« Si on me rasait les cheveux, ma force me quitterait » (Juges 16:17)
« Qu’il meure avec les Philistins! » (Juges 16:30). Ces paroles bibliques projetées sur la scène du Festival d’Aix-en-Provence marquent un moment de puissance dramatique et de signification profonde. Elles rappellent le sacrifice ultime de Samson, condamné à la destruction à la fois de ses ennemis et de lui-même, brillamment recréé par Claus Guth et Raphaël Pichon. Conçu en 1733 par Jean-Philippe Rameau et François-Marie Arouet, dit Voltaire, Samson n’a jamais été joué en raison de la censure de son livret. Considéré comme trop sulfureux, le texte a été interdit, et la partition originale a été perdue, ne survivant que par fragments incertains dans des œuvres ultérieures. Hantés par cette chimère de l’histoire de l’opéra, Claus Guth et Raphaël Pichon ont entrepris de ne pas reconstituer la lettre de l’œuvre mais d’en recréer l’esprit. Leur adaptation associe un récit d’une force et d’une noblesse inédites à une musique éloquente, conservant l’essence dramatique et spirituelle de l’opéra original tout en le rendant accessible et pertinent pour un public contemporain.

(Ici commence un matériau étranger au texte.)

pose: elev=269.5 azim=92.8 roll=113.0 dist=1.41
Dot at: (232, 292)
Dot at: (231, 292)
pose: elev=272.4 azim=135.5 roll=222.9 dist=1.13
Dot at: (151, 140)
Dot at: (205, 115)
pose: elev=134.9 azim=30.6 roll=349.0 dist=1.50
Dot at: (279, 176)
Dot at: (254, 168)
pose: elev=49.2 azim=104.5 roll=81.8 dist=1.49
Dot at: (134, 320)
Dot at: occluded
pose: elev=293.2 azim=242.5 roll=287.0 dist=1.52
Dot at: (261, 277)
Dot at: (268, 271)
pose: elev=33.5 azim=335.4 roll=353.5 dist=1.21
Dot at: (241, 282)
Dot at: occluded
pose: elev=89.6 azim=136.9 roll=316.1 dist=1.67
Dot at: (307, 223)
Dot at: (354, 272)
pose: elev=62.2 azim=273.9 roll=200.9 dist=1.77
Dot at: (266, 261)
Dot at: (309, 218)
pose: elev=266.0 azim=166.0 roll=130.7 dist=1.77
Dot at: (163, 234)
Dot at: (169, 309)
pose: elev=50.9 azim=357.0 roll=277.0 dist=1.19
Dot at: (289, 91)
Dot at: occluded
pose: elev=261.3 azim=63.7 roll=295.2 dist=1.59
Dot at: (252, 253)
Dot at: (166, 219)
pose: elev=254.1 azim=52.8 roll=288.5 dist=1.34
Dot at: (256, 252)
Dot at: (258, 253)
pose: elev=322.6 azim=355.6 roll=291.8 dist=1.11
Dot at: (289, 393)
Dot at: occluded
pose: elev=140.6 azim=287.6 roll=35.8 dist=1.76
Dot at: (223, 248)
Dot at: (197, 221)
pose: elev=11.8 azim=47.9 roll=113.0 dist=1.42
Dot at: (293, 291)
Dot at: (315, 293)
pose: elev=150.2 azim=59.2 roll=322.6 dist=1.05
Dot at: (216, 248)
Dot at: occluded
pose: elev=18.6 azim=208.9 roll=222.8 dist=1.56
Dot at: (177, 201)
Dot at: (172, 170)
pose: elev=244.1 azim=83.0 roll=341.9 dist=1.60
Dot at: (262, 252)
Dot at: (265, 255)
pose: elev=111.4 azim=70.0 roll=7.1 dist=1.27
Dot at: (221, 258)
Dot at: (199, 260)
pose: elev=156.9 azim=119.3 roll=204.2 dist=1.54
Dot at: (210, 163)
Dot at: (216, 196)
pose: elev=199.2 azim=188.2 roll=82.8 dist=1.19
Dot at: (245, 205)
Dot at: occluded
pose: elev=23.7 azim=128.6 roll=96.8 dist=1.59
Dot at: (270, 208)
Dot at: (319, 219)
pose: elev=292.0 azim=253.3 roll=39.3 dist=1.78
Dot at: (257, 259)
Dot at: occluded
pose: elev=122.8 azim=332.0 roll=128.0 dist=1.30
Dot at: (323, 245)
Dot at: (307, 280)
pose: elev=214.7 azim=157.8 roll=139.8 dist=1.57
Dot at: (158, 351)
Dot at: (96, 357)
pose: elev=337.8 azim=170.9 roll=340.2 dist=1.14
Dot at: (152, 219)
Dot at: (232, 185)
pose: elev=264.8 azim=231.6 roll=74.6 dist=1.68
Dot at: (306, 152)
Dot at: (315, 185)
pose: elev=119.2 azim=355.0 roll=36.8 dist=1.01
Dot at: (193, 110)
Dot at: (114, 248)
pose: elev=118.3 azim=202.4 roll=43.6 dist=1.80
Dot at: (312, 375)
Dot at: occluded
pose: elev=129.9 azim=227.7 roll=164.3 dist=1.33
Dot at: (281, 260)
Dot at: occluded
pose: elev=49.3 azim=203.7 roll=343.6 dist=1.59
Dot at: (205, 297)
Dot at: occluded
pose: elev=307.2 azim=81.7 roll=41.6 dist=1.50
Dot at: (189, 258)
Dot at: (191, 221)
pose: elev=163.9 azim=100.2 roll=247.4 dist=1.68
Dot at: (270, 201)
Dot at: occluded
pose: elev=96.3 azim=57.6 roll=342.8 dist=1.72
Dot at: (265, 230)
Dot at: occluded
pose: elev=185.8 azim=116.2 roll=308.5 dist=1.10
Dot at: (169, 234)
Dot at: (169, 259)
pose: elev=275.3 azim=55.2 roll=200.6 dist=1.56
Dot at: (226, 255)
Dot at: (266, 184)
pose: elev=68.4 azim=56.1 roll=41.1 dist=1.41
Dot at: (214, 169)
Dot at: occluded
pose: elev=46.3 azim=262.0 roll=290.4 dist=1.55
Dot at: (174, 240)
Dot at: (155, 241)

Ce Samson, présenté comme un opéra, se rapproche davantage d’un oratorio haendélien dans son ambiance et sa structure. Le chœur, souvent placé dans la fosse, joue un rôle central, établissant un ton religieux et commentant l’action de manière oratorienne. Cette approche donne une gravité solennelle et méditative à l’œuvre, en contraste avec l’action dramatique sur scène. La musique de Rameau, ré-imaginée par Pichon, soutient cette atmosphère avec des passages chorals puissants et des récitatifs profondément émouvants. Pichon intègre des sons modernes, des bruits de la nature, des animaux, et des percussions, créant un environnement sonore immersif et innovant. L’ajout d’une tragédienne, Andréa Ferréol (la mère de Samson), accompagnée d’un enfant (Samson jeune, Gabriel Coullaud-Rosseel) et d’un sans-abri (Pascal Lifschutz) amplifie encore l’expérience théâtrale, mélangeant le passé et le présent de manière audacieuse. Ce qui rappelle beaucoup la Sarrasine présentée par George Petrou à Göttingen en mai dernier en utilisant les mêmes mécanismes (voir ma chronique).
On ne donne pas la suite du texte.